En ce 5 septembre 1972, le jour n’est pas encore levé sur le village olympique. Mais les équipes d’ABC sont déjà dans l’action pour diffuser les compétitions et les retours de plateau malgré le décalage horaire avec les Etats-Unis. Quand des coups de feu se font entendre…
Oubliés les exploits aquatiques de Mark Spitz, les Jeux joyeux de Munich deviennent brutalement l’épicentre d’une prise d’otages. Ce n’est certes pas la première fois que le septième art s’empare par la fiction ou le documentaire de l’événement. Spielberg est notamment déjà passé par là. L’intérêt du film est de se concentrer uniquement sur ceux qui ont permis à près d’un milliard de spectateurs à travers le monde de le suivre à la télévision. Au sein de cette seule tour de contrôle, les dilemmes moraux, médiatiques et politiques tourbillonnent, nous entraînant dans un ascenseur émotionnel d’une puissance rare. Jusqu’où peut-on aller pour informer le public ? La mort en direct est-elle envisageable ? L’éthique journalistique permet-elle la falsification de papiers d’identité et le piratage des moyens de communication de la police ? Tout montrer, n’est-ce pas devenir malgré soi complice des assaillants ? Faut-il sacrifier la double vérification des sources pour s’assurer de l’exclusivité ? Le succès d’audience a-t-il un prix ?
Au sein de la troupe se côtoient des Juifs américains, une Allemande et un Français d’origine algérienne. A travers eux s’expriment les relents de la Seconde Guerre aux plaies encore béantes, ainsi que le conflit israélo-palestinien qui surgit au cœur de l’Europe. L’air de rien, est dénoncée également la misogynie ambiante permettant à la jeune interprète, seule à comprendre la langue des autorités, de gagner sa place. Léonie Bénesh se montre tout aussi directive ici que dans la salle des profs.
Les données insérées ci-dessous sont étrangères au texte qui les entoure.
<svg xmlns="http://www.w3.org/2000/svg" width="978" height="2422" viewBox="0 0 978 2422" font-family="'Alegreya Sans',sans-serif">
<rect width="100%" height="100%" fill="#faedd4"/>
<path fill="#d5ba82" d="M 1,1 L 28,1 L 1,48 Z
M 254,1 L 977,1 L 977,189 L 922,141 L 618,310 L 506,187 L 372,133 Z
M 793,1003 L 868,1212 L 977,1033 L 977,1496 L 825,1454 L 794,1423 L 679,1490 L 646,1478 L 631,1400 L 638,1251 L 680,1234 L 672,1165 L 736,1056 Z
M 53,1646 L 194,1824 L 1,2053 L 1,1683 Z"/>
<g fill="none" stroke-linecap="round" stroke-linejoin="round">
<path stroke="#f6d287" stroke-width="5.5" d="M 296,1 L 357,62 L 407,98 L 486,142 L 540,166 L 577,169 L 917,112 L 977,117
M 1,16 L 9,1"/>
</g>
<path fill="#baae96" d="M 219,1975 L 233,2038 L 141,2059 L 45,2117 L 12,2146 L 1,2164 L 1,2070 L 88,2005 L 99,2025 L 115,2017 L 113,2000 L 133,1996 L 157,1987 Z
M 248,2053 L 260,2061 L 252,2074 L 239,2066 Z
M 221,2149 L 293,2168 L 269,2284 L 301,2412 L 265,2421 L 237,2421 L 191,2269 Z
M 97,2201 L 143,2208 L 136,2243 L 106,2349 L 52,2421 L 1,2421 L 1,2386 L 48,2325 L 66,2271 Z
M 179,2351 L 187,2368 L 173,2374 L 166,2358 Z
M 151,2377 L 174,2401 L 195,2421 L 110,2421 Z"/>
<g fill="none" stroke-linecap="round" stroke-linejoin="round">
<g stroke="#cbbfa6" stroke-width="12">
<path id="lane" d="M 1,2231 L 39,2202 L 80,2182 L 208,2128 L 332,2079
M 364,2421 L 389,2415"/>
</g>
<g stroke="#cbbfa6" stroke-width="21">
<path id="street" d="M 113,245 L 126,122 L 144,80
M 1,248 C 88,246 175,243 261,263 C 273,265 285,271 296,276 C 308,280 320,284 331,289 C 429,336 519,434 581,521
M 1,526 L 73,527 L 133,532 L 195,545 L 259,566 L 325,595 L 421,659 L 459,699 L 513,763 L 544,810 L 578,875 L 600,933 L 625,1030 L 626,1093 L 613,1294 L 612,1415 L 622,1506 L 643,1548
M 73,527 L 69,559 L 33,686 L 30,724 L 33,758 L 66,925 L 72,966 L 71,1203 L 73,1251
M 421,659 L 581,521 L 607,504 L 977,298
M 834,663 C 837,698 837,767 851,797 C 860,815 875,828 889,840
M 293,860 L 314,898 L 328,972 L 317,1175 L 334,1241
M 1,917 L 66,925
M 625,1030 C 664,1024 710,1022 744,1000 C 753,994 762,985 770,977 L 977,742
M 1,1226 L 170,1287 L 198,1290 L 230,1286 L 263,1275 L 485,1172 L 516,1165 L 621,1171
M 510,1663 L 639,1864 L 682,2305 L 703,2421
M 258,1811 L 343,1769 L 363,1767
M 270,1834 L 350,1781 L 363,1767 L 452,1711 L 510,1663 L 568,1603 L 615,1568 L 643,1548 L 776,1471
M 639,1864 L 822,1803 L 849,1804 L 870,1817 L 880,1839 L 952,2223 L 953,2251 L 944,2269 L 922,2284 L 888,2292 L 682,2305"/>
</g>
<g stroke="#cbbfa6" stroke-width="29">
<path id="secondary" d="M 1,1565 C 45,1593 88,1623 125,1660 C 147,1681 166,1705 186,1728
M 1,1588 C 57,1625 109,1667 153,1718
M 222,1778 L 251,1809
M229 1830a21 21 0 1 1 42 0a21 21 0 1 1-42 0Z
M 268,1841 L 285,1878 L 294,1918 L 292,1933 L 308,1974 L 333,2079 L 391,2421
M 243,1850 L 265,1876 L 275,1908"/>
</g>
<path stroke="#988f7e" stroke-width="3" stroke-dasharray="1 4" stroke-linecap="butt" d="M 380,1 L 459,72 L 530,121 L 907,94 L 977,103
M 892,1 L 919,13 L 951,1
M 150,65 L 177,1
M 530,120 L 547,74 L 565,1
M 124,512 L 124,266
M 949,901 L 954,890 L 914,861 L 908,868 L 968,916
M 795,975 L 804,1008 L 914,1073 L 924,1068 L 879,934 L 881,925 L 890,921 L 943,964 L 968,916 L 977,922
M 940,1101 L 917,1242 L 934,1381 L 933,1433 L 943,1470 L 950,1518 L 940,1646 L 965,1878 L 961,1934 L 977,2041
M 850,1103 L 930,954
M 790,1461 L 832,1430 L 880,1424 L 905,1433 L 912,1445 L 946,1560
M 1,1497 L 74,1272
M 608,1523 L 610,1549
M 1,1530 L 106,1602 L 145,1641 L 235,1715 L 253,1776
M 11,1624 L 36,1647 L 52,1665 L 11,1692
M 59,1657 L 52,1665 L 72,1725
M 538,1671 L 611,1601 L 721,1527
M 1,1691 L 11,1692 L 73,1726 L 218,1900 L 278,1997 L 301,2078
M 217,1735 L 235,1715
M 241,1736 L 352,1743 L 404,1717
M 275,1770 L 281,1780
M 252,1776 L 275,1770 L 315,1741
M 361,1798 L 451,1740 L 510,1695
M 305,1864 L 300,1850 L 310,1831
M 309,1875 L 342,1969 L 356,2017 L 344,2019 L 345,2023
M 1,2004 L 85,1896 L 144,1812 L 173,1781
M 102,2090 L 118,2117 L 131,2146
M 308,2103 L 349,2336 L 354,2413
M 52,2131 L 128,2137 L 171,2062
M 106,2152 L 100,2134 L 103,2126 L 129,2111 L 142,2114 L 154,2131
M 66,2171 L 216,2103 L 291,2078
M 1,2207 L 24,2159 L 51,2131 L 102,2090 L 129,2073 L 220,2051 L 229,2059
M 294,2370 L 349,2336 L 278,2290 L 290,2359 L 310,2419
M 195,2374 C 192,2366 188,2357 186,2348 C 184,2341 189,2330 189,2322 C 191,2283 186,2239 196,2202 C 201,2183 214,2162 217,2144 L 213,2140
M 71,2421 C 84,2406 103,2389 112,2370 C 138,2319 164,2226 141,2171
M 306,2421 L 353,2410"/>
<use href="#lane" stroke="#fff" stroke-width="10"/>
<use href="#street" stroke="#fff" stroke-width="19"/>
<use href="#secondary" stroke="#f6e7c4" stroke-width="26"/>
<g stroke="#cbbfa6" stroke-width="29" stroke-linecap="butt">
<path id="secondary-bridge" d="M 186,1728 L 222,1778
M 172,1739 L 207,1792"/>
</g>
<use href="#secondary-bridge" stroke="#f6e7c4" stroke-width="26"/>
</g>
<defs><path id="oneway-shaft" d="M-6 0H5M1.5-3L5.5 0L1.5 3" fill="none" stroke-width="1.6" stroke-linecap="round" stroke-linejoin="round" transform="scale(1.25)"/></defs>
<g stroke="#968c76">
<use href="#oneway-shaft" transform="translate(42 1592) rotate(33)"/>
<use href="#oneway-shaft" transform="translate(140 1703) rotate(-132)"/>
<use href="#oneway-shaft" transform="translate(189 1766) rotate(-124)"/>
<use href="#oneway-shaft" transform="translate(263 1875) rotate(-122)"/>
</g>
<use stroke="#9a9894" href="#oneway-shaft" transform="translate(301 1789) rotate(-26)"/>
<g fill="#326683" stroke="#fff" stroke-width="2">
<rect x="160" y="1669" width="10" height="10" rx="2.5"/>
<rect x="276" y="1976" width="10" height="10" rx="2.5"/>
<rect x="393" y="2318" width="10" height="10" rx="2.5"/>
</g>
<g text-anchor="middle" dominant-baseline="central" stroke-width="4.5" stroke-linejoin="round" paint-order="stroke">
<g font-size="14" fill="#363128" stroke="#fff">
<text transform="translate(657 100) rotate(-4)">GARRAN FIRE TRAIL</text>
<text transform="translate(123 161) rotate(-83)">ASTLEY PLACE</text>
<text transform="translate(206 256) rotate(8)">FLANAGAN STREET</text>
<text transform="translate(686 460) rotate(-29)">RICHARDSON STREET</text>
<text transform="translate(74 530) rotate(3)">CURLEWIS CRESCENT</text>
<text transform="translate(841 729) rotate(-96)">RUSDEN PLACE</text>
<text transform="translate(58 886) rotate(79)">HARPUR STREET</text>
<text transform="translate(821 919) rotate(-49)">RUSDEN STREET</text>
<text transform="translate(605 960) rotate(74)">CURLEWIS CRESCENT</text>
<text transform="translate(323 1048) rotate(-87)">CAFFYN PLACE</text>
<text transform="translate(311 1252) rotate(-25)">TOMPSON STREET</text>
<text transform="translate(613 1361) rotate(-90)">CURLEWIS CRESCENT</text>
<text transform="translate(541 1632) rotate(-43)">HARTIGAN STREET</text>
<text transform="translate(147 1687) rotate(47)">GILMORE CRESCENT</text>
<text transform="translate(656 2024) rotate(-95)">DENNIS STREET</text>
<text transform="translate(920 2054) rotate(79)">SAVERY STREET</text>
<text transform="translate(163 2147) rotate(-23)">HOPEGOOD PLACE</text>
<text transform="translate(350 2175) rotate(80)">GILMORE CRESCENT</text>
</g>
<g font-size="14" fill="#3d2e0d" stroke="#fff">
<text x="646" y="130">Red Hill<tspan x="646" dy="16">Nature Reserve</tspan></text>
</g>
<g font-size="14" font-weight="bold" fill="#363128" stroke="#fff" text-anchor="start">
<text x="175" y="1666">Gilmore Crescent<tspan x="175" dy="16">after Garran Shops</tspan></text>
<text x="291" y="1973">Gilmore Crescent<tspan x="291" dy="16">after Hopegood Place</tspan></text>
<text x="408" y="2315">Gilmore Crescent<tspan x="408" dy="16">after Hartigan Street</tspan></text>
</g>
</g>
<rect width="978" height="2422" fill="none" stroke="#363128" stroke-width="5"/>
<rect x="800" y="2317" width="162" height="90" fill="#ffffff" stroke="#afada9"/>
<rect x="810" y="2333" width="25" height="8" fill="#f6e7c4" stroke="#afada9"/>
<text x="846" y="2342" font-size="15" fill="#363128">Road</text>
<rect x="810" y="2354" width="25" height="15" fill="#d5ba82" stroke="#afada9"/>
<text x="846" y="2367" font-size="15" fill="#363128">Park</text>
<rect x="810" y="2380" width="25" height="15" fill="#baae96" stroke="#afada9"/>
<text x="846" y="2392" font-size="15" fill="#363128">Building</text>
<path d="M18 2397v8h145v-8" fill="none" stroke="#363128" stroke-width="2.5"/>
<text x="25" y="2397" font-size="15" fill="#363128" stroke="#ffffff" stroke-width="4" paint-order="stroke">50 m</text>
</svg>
Puis, c’est tout l’aspect technologique d’une époque désormais révolue qui est mis à l’honneur. De quoi nous faire comprendre ce que cela signifiait de développer une bobine, d’agrandir une photo, d’ajouter un surtitrage ou un logo avant la naissance du numérique. Dans une scène à la fois tendre et caustique, un poste de radio collabore avec un téléphone à cadran et un talkie-walkie pour ne pas se perdre dans la traduction. Entre la reconstitution et les images d’archives, l’illusion est parfaite.
En ce huis clos oppressant qui sent le tabac, le café froid et les aisselles – panne de climatisation oblige -, l’on se surprend à sourire quand c’est l’employé noir qui est choisi pour devenir un athlète fictif, les seuls autorisés à pouvoir encore s’introduire dans le périmètre ciblé. Ses collègues l’observent et l’encouragent à travers l’écran. Mais la tension demeure la plus forte et l’effroi nous assaille à la vue de ce terroriste encagoulé, saisi sur le balcon. Une vision proche du cinéma horrifique. Le scénario joue encore davantage avec nos nerfs en remettant en doute ce que l’on croyait savoir sur ce jour historique qui fait hélas écho à tant de violences encore vivaces aujourd’hui, dont l’attaque du 7 octobre.
L’exploit du réalisateur helvétique est de faire tenir ces 24 heures chrono en 94 minutes seulement. Le marathon devient un sprint. De cette lessiveuse, l’on en ressort groggy comme un boxeur, mais convaincu d’avoir assisté à l’un des plus grands matchs de l’année.